Dopo la guerra
Se in ambito cinematografico (e non solo) è stato più e più volte trattato il periodo della Seconda Guerra Mondiale, oltre al sempre doloroso tema dell’Olocausto, minore attenzione ha avuto il periodo immediatamente successivo alla guerra, nella Germania post-dittatura. Fatta eccezione, infatti, per il bellissimo Germania Anno Zero di Roberto Rossellini (1948), sono ben pochi i lungometraggi incentrati su tale periodo storico. E così, un lavoro come La conseguenza, firmato da James Kent e tratto dal romanzo “The Aftermath” di Rhidian Brook – il quale ha collaborato anche alla stesura della sceneggiatura – presenta sin dall’inizio spunti assai interessanti.
E così, vediamo un cast stellare – formato da Keira Knightley, Jason Clarke e Alexander Skarsgård – prendere parte a questa grande coproduzione tra Stati Uniti, Gran Bretagna e Germania, al fine di mettere in scena le vicende di Rachael, la quale, nel 1945, raggiunge, dopo un periodo di forzata lontananza, suo marito Lewis (colonnello britannico incaricato di ricostruire Amburgo dopo i bombardamenti), insieme al quale dovrà dividere la casa con Stefan Lubert e sua figlia adolescente Freeda, ex proprietari dell’abitazione. Sin dal suo arrivo, Rachel mostrerà a Stefan una sorda ostilità.

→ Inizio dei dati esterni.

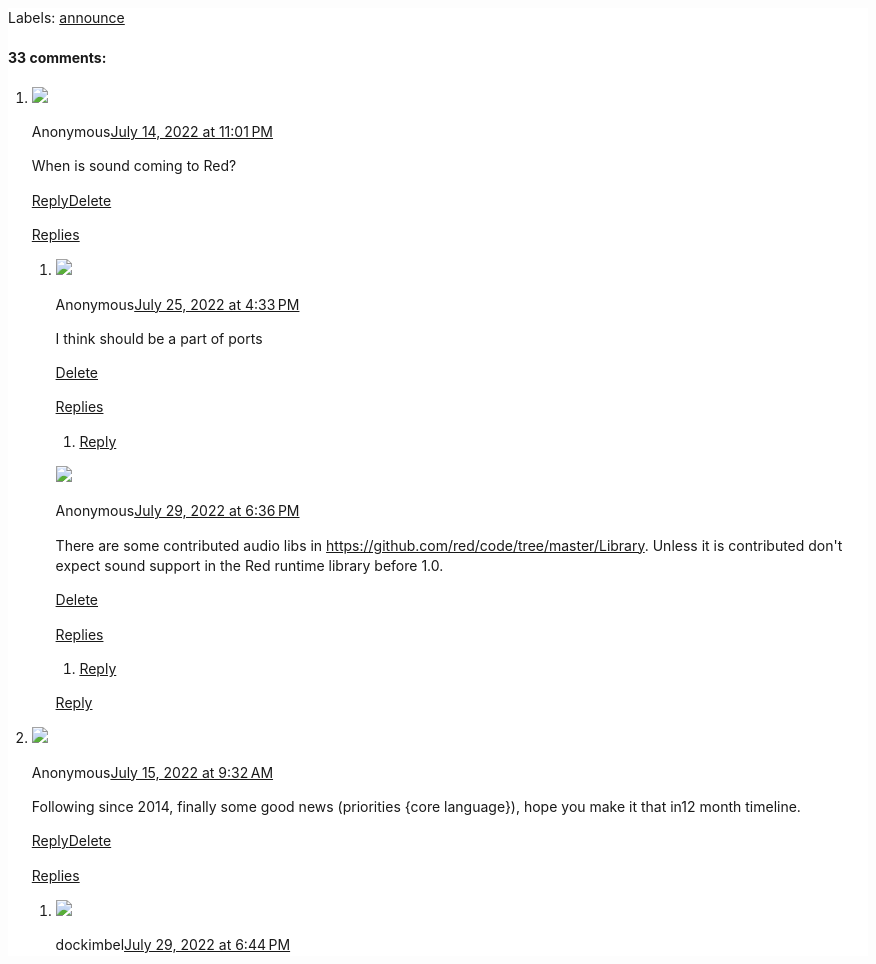 Labels: [announce](https://www.red-lang.org/search/label/announce)

[]()

#### 33 comments:

01. ![](//resources.blogblog.com/img/blank.gif)
    
    Anonymous[July 14, 2022 at 11:01 PM](https://www.red-lang.org/2022/07/the-road-to-10.html?showComment=1657832495046#c2450828716649383647)
    
    When is sound coming to Red?
    
    [Reply]()[Delete](https://www.blogger.com/comment/delete/5936111837781935054/2450828716649383647)
    
    [Replies]()
    
    1. ![](//resources.blogblog.com/img/blank.gif)
       
       Anonymous[July 25, 2022 at 4:33 PM](https://www.red-lang.org/2022/07/the-road-to-10.html?showComment=1658759602220#c5480077293479731914)
       
       I think should be a part of ports
       
       [Delete](https://www.blogger.com/comment/delete/5936111837781935054/5480077293479731914)
       
       [Replies]()
       
       1. [Reply]()
       
       ![](//resources.blogblog.com/img/blank.gif)
       
       Anonymous[July 29, 2022 at 6:36 PM](https://www.red-lang.org/2022/07/the-road-to-10.html?showComment=1659112567692#c1071727914136352903)
       
       There are some contributed audio libs in https://github.com/red/code/tree/master/Library. Unless it is contributed don't expect sound support in the Red runtime library before 1.0.
       
       [Delete](https://www.blogger.com/comment/delete/5936111837781935054/1071727914136352903)
       
       [Replies]()
       
       1. [Reply]()
       
       [Reply]()
02. ![](//resources.blogblog.com/img/blank.gif)
    
    Anonymous[July 15, 2022 at 9:32 AM](https://www.red-lang.org/2022/07/the-road-to-10.html?showComment=1657870341795#c6976433724078458024)
    
    Following since 2014, finally some good news (priorities {core language}), hope you make it that in12 month timeline.
    
    [Reply]()[Delete](https://www.blogger.com/comment/delete/5936111837781935054/6976433724078458024)
    
    [Replies]()
    
    1. ![](//resources.blogblog.com/img/blank.gif)
       
       dockimbel[July 29, 2022 at 6:44 PM](https://www.red-lang.org/2022/07/the-road-to-10.html?showComment=1659113074762#c1393760121787755323)
       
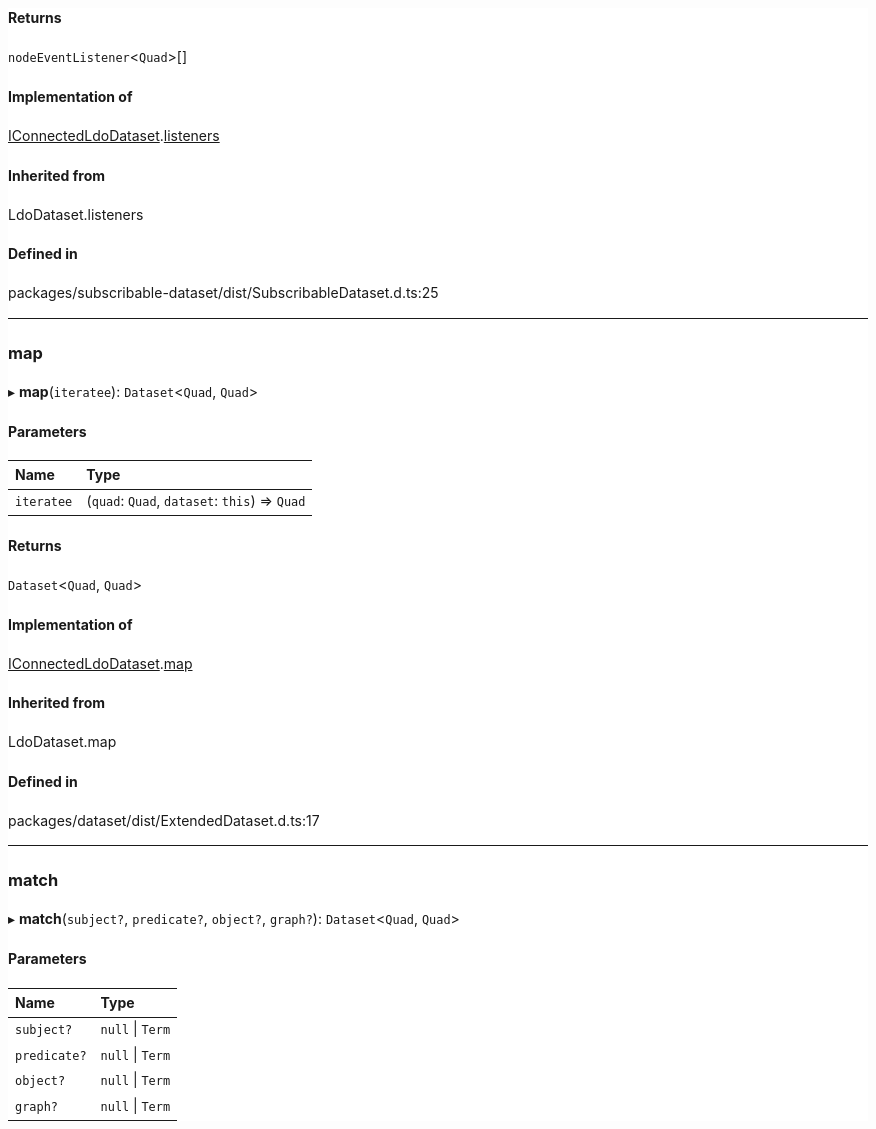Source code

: #### Returns

`nodeEventListener`\<`Quad`\>[]

#### Implementation of

[IConnectedLdoDataset](../interfaces/IConnectedLdoDataset.md).[listeners](../interfaces/IConnectedLdoDataset.md#listeners)

#### Inherited from

LdoDataset.listeners

#### Defined in

packages/subscribable-dataset/dist/SubscribableDataset.d.ts:25

___

### map

▸ **map**(`iteratee`): `Dataset`\<`Quad`, `Quad`\>

#### Parameters

| Name | Type |
| :------ | :------ |
| `iteratee` | (`quad`: `Quad`, `dataset`: `this`) => `Quad` |

#### Returns

`Dataset`\<`Quad`, `Quad`\>

#### Implementation of

[IConnectedLdoDataset](../interfaces/IConnectedLdoDataset.md).[map](../interfaces/IConnectedLdoDataset.md#map)

#### Inherited from

LdoDataset.map

#### Defined in

packages/dataset/dist/ExtendedDataset.d.ts:17

___

### match

▸ **match**(`subject?`, `predicate?`, `object?`, `graph?`): `Dataset`\<`Quad`, `Quad`\>

#### Parameters

| Name | Type |
| :------ | :------ |
| `subject?` | ``null`` \| `Term` |
| `predicate?` | ``null`` \| `Term` |
| `object?` | ``null`` \| `Term` |
| `graph?` | ``null`` \| `Term` |
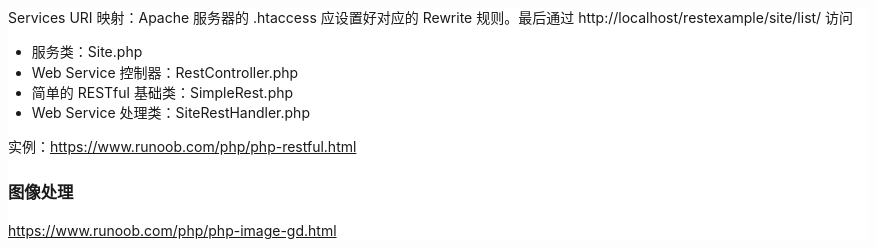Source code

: Services URI 映射：Apache 服务器的 .htaccess 应设置好对应的 Rewrite 规则。最后通过 http://localhost/restexample/site/list/ 访问

- 服务类：Site.php
- Web Service 控制器：RestController.php
- 简单的 RESTful 基础类：SimpleRest.php
- Web Service 处理类：SiteRestHandler.php

实例：<https://www.runoob.com/php/php-restful.html>

### 图像处理

<https://www.runoob.com/php/php-image-gd.html>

Il resto, lo si può facilmente intuire. Se, infatti, questo lavoro di James Kent ha dalla sua l’idea di trattare una situazione quasi del tutto nuova, contemporaneamente viene fortemente penalizzato da uno script altamente prevedibile e pericolosamente privo di mordente, dove anche preannunciati momenti di alta tensione finiscono ben presto per sgonfiarsi come palloncini. Che, dunque, dall’iniziale ostilità di Rachael nei confronti di Stefan nascerà, in un futuro prossimo, qualcosa di tenero, lo si può già intuire nel momento in cui l’uomo tenta di porgerle la mano al momento delle rispettive presentazioni. Da questo momento in avanti, al fine di arrivare al tanto agognato congiungimento tra i due amanti, verrà attuata ogni possibile forzatura: dalla repentina trasformazione del povero Lewis da marito perfetto a persona cinica e insensibile, fino all’inaspettato cambio di avviso da parte di Freeda, riguardo la stessa Rachael. Il tutto, di fatto, accentuato da una regia eccessivamente enfatica e didascalica, con tanto di macchina da presa che indugia eccessivamente sulla mano di Stefan poggiata sulla schiena di Rachael o che ci mostra, letteralmente compiaciuta, un affascinante Stefan – con tanto di occhiali da intellettuale – intento a progettare edifici. Sempre, ovviamente, con un commento musicale che, in alcuni momenti, tanto ci fa pensare a una vera e propria telenovela.
Tutto preso dal voler raccontare la travagliata storia d’amore, il regista ha dimenticato persino di approfondire il discorso politico (con tanto di relativi interrogativi morali) inizialmente aperto, ma quasi del tutto abbandonato a sé stesso. Eppure, di fatto, esso stava a rappresentare proprio l’elemento di maggiore interesse dell’intero prodotto.
È solo a questo punto che ci torna alla mente il film a cui inizialmente abbiamo fatto riferimento in apertura dell’articolo, ossia Germania Anno Zero di Rossellini. Ecco, i due prodotti, a parte il medesimo periodo storico trattato, non hanno proprio più nulla in comune. Uno dei due verrà ricordato per sempre, l’altro, purtroppo per tutte le maestranze che vi hanno preso parte, no.